= Clark Saturn =

American actor

Clark Saturn, also known as Clark ov Saturn, is an American musician, DJ, actor, filmmaker, comedian, and executive of the New Kingston Film Festival in New Kingston, New York. As an actor, Saturn was principal in many national and international commercials between 1999 and 2006. He also acted in several student films and self-produced films with friends Heidi Sjursen (A Potato Chip Tale) and Andrew Hubschmann (American Walker).

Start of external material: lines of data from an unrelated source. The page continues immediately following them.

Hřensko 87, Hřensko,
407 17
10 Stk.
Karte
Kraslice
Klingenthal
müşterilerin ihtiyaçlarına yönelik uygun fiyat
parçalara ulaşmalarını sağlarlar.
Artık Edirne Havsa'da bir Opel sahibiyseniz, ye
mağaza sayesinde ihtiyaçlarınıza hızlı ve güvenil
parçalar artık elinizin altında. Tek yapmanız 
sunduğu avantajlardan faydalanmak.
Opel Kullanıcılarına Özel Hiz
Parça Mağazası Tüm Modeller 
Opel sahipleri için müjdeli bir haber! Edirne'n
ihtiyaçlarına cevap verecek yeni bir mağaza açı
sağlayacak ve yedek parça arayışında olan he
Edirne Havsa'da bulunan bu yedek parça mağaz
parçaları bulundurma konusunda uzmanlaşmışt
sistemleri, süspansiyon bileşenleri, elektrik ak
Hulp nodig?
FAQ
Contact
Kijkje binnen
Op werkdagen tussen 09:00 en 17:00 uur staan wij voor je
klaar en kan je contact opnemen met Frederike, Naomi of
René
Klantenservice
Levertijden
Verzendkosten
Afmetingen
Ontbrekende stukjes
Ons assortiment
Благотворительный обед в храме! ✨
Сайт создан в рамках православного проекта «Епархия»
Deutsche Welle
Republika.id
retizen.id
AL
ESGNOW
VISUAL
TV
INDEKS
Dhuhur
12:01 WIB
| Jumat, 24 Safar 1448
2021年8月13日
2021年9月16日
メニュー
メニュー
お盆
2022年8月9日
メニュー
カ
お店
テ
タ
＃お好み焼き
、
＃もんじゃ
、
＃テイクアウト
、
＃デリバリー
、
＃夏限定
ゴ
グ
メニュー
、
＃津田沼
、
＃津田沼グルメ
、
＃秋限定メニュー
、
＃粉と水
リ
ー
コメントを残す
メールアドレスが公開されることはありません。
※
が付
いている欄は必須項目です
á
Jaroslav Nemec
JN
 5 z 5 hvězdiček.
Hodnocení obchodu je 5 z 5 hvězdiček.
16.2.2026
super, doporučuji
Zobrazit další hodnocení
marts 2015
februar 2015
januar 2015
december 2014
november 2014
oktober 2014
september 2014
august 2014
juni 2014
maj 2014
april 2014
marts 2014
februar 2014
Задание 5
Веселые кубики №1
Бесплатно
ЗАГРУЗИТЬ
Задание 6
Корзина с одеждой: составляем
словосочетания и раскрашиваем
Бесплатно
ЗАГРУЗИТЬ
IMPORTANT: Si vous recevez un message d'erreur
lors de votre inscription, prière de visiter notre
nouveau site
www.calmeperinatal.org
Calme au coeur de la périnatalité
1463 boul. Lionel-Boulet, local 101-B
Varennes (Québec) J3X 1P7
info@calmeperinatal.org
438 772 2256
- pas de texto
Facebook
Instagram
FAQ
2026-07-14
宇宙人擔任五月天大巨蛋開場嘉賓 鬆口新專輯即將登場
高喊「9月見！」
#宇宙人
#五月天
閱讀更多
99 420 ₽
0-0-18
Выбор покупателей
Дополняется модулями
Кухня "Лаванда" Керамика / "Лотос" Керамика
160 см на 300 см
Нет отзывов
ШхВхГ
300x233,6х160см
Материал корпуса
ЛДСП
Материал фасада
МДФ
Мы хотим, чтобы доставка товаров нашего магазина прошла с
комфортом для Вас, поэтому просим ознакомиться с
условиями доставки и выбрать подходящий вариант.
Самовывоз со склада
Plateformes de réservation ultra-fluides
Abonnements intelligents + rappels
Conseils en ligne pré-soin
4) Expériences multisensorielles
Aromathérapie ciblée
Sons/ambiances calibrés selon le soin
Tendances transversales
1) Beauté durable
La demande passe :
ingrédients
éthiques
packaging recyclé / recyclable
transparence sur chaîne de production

As a music producer and performer, Saturn is best known for his work with electronic duos Socks and Sandals (with Nicolas Sauser) and pH10 (with Recone F. Helmut), and LD-50. Saturn was a resident DJ in Brooklyn, NY at Halcyon's Sunday evening "Undercity" party, along with DJs Spinoza, Sheldon Drake, Mercy_Killah, HazMaat and others. In the realm of new media, Saturn was at the forefront of the videoblog revolution of the mid-2000s, and created the popular videoblogs ZipZapZop.com and MyGermanClass.com, which won a Best of 2006 People's Choice award for video podcasts from Apple's iTunes. Saturn's video interview of Todd Polenburg called "Bush Bush Revolution" was featured on Rocketboom.

==Biography==
Clark ov Saturn was born in Cedar Falls, Iowa as "Baby Boy Wood" on June 26, 1969, and was soon thereafter adopted and named Clark Jason Nelson. He graduated from Aurelia High School a year early and attended school at Bryne Videregaaende Skule in Bryne, Norway. He received a B.A. in German with a minor in Scandinavian Studies from Luther College in Decorah, Iowa in 1991. During the mid-1990s, he became well known in Denver, Colorado as "Herr Nelson" who taught high school German for the Denver Public Schools on their Public-access television cable TV channel in a show called "Tele Deutsch". The stage name "Clark ov Saturn" began being used in 1994 for various musical projects. After joining the industrial band LD-50, Saturn and Recone Helmut split off and formed pH10 and moved to New York City in 1999 after touring Europe with Dr. Israel and the Trumystic Sound System. While in New York, Saturn pursued acting, music production, DJing, filmmaking, standup comedy, improvisation, and online education. In 2005, Saturn started a videoblog, ZipZapZop.com as well as MyGermanClass.com. In 2021, Saturn started dubstep/bass music project ZipZapZop and side projects Pill Hill Deans and Luther VanGross, releasing music, remixes and international collaborations on streaming platforms via his SpaceTruckingMogul Records label as well as Gradient Audio and Sublimated Sounds.